## Document text
Segment Open
2. That was how many years ago? For sanity's sake, there's got to be some kind of statute of limitation on these things. Let it go.*
(* I say this, yet know it won't happen, because if there's one thing humans are good at besides making tools and filling up the planet, it's holding grudges. People all over said planet are and have been killing each other for hundreds if not thousands of years while shouting, "he started it!")
.. and what better chance for reconciliation, than to know you now share common interests with someone who used to torment you, and you might have the chance to make an enemy out of a friend? It's not as if there aren't bullies even within "Real X subculture". A profoundly aggravating memory from my time playing serious chess is that people would use your ability at chess as a social yardstick. Like I get if two top end players want to go over a game at a level I can't understand without being disturbed, but just because you're two classes higher rated than me, that doesn't mean that my opinions about politics or literature or other unrelated topics are automatically meritless.
However, I stand by my claim that there is a useful definition of a "fake gamer" as detailed above, and it isn't about how deep your passion goes, but whether or not you're pretending to have one for an ulterior motive. Or to steal from Fight Club, you don't have to have giant-ass man-boobs like Robert Paulsen to hang around Men Remaining Men, but I'll damn sure call out Tyler and Marla for what they are.
who are you calling out
can you give an example, Grand Inquisitor?
I mean, if it's this pervasive a problem that you feel the need to stamp your feet and say NO MORE, then you should be able to illustrate an example of this, no?
Not some kind of generic "the sort of people who..."
You're on the internet. Provide links.
The only way I could care about the fake geek girl thing (or fake geek boy) is if they were using it to gain some personal advantage through duplicity. I think everyone could imagine a scenario where someone feigned interest in something to get what they wanted, be that gaming, sports or what have you. Now, people I didn't like in high school now enjoying the things I enjoyed back then? Hey, that's just more targets to shoot / chop at online.
I'm a little dubious on those who have portal shirts, plushies and endlessly recite lines - but that certainly doesn't diminish my hobby in any way.
Not just girls in this case, but right. As to @A Very Perturbed Marmoset, what does feeling like carpetbaggers are swarming your hobbies have to do with being a jerk to the newcomers? Nobody is making you interact with the "fake" geeks, so I don't understand what the problem is for people.
Do you deny that there exist people who feign interest in a hobby (while actually having none) for ulterior motives such as fame or financial gain?
Pony can't, apparently.
Where are these people?
You don't get to weasel out of showing examples by saying 'can't you imagine people who do this thing? CAN'T YOU?'
Yeah it turns out that stereotype exists in vast numbers.
The closest I can think of is shit like booth babes at cons and I'd rather that they weren't used.
But that's not quite the same level of "fake geek" you seem to think exists.
AlphaLackey can't, apparently.
But I don't see that as a problem by any stretch of the imagination.
I don't think I've ever seen people actually fake interest in something... I've seen a lot of people trying way too hard to be interested in something only to find out they aren't really after a few weeks though.
Yes, as do black thieves. But taking the stance of "poor perfect girl gamers that have to deal with mouthbreathers" does not help anyone. If they looked like a Man o War cover the issue would still be there.
On the other hand, I only know a fugly permavirgin neckbeard mouthbreather and he is not a nerd by any stretch of the word. I don't like to put up with toxic stereotypes even if they are directed at people I don't like.
Segment Closed
## Questions on the material
(1) Decide whether each statement below agrees with the thread on fake geeks. For each one, answer yes or no and quote the deciding words from the thread.
(a) One poster says that when playing serious chess, people used a player's chess ability as a social yardstick.
(b) One poster reports having seen many people actually fake interest in something.
(c) The poster who mentions booth babes at cons would prefer that they weren't used.
(2) From the thread on fake geeks, extract the passage that begins at the words "Not just girls" and stops after the words "they weren't used.".

[Stored data]
Segment Open
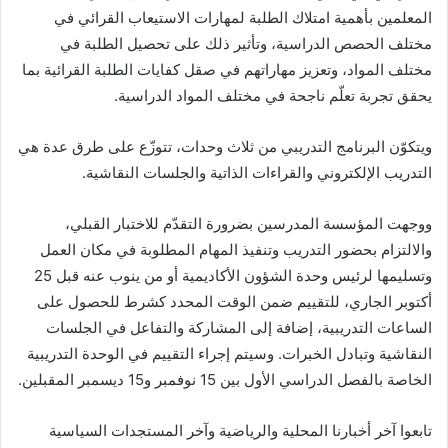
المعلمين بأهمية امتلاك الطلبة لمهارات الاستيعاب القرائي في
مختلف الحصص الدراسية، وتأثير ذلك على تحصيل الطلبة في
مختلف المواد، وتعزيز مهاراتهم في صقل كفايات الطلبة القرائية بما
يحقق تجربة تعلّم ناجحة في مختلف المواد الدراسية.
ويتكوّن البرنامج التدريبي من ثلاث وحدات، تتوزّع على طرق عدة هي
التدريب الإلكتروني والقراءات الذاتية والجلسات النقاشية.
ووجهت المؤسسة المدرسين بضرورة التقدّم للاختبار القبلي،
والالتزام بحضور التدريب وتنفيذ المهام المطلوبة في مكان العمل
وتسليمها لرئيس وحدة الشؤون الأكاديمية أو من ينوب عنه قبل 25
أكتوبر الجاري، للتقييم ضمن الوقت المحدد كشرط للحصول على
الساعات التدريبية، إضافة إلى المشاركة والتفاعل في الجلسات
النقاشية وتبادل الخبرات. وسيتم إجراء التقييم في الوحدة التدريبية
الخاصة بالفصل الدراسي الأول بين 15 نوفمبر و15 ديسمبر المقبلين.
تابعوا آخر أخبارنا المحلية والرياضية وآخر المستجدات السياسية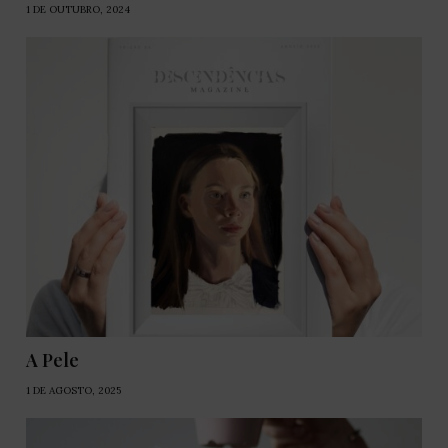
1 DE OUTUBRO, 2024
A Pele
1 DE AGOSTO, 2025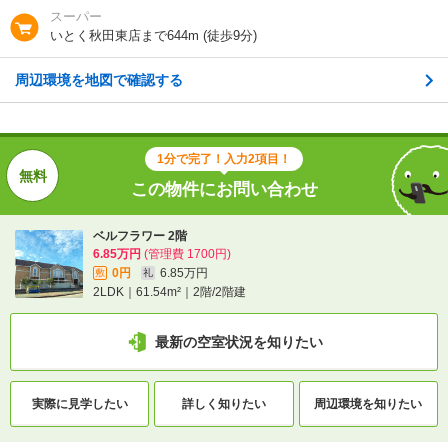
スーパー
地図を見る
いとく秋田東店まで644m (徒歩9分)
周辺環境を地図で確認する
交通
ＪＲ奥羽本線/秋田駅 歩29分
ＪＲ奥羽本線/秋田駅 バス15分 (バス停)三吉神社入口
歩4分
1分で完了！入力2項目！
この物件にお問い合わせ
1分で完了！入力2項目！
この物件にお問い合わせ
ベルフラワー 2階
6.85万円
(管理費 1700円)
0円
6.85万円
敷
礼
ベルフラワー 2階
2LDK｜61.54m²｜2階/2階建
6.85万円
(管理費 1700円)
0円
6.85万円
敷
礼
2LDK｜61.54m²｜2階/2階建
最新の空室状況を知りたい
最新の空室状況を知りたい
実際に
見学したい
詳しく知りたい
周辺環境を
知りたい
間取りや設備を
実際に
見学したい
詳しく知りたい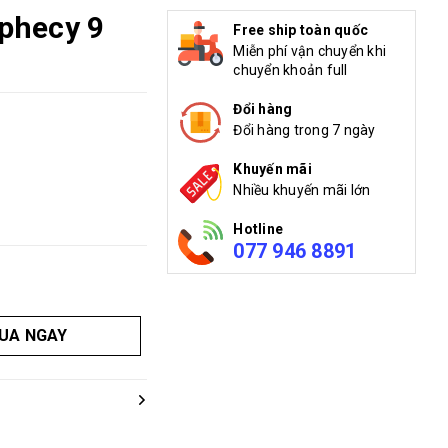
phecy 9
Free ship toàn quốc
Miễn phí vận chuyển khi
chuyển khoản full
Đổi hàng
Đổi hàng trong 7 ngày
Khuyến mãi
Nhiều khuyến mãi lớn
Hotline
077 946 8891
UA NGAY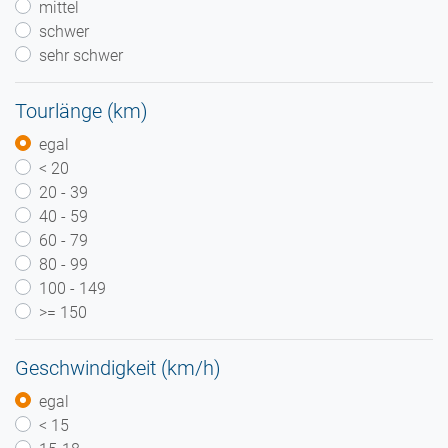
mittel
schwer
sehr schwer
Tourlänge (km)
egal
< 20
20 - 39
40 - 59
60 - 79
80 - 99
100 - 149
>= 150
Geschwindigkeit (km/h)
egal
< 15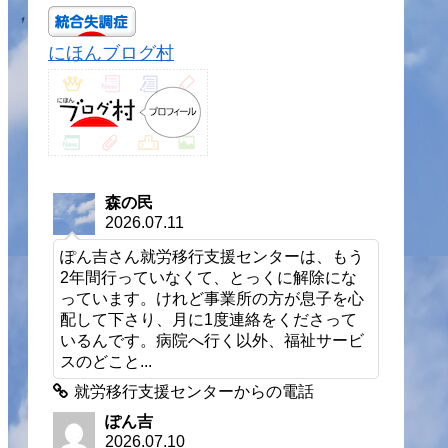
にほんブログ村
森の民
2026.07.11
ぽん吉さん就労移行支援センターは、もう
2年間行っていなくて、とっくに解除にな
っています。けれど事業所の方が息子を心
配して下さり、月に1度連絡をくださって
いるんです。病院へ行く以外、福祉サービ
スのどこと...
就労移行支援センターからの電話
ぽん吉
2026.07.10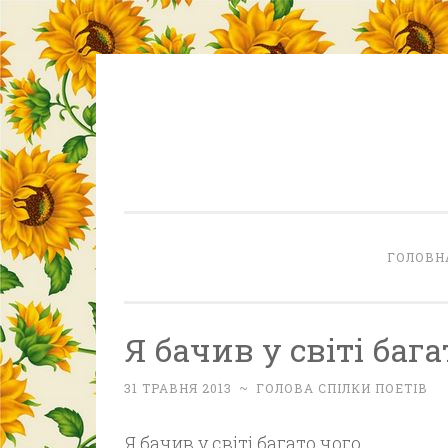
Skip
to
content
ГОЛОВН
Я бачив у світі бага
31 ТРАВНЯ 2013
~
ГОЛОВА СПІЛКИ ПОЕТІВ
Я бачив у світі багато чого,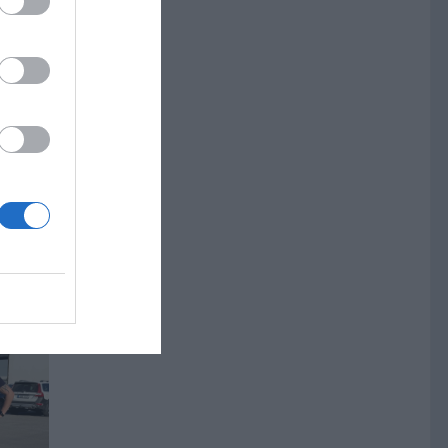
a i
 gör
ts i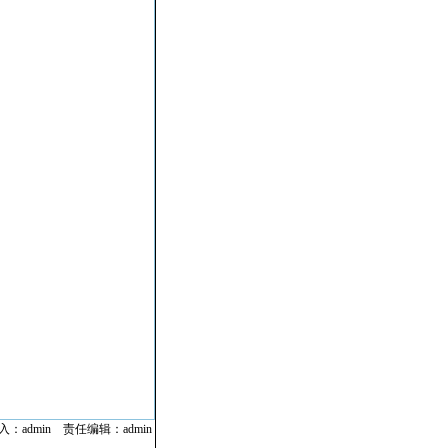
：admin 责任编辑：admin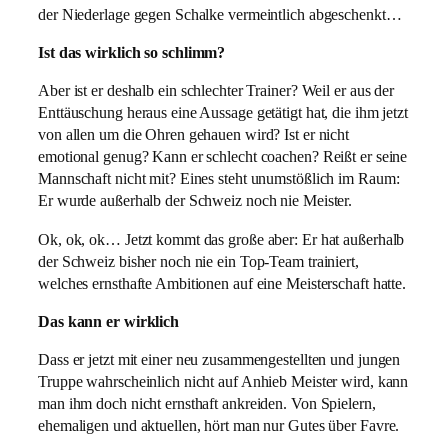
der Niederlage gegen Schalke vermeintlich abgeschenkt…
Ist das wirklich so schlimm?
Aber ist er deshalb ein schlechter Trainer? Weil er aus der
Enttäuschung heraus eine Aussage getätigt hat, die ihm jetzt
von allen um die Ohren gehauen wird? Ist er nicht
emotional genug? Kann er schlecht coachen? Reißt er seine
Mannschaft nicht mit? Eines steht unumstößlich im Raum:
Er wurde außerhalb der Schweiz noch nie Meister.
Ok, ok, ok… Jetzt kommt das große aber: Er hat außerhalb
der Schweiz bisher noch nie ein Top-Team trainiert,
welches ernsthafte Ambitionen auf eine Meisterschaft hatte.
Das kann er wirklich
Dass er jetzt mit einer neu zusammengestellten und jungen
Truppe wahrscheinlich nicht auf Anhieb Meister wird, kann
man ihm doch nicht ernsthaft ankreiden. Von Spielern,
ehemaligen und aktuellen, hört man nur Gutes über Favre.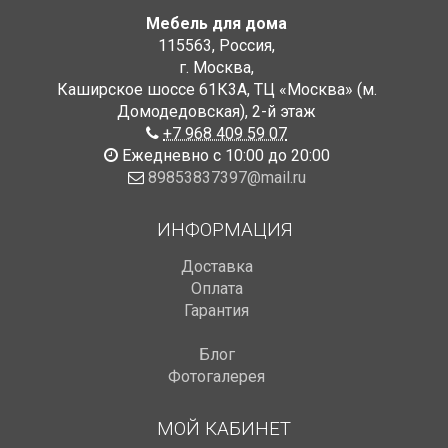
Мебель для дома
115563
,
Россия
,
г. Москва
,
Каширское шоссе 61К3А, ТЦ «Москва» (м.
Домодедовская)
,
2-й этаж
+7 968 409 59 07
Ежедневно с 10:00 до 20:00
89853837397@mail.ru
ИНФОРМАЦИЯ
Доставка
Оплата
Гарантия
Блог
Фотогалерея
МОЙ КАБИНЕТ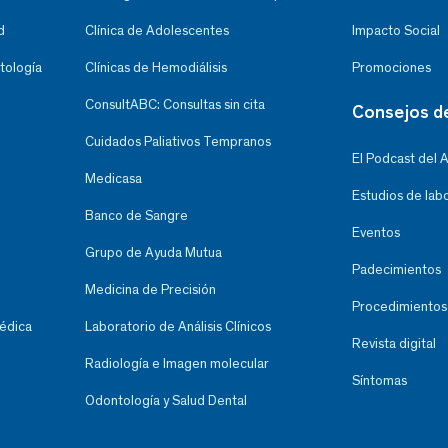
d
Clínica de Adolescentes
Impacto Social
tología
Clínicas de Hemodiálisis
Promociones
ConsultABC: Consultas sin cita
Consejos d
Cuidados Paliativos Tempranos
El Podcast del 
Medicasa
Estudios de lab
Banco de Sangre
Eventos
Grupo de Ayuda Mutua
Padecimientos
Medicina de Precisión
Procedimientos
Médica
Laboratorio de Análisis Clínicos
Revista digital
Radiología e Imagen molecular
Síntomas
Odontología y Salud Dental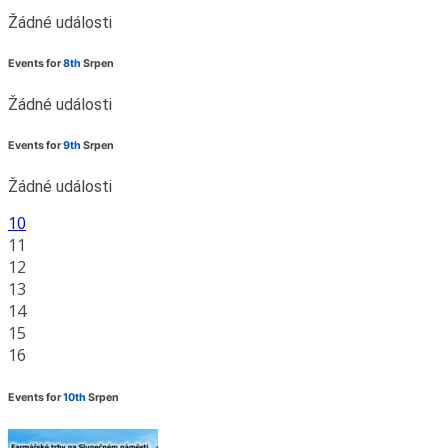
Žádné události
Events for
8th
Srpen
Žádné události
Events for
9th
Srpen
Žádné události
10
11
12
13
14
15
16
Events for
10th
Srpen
Segment Closed
## Responses in order
(1)
(a) Yes: "people would use your ability at chess as a social yardstick"
(b) No: "I don't think I've ever seen people actually fake interest in something"
(c) Yes: "I'd rather that they weren't used."

(2)
Not just girls in this case, but right. As to @A Very Perturbed Marmoset, what does feeling like carpetbaggers are swarming your hobbies have to do with being a jerk to the newcomers? Nobody is making you interact with the "fake" geeks, so I don't understand what the problem is for people.
Do you deny that there exist people who feign interest in a hobby (while actually having none) for ulterior motives such as fame or financial gain?
Pony can't, apparently.
Where are these people?
You don't get to weasel out of showing examples by saying 'can't you imagine people who do this thing? CAN'T YOU?'
Yeah it turns out that stereotype exists in vast numbers.
The closest I can think of is shit like booth babes at cons and I'd rather that they weren't used.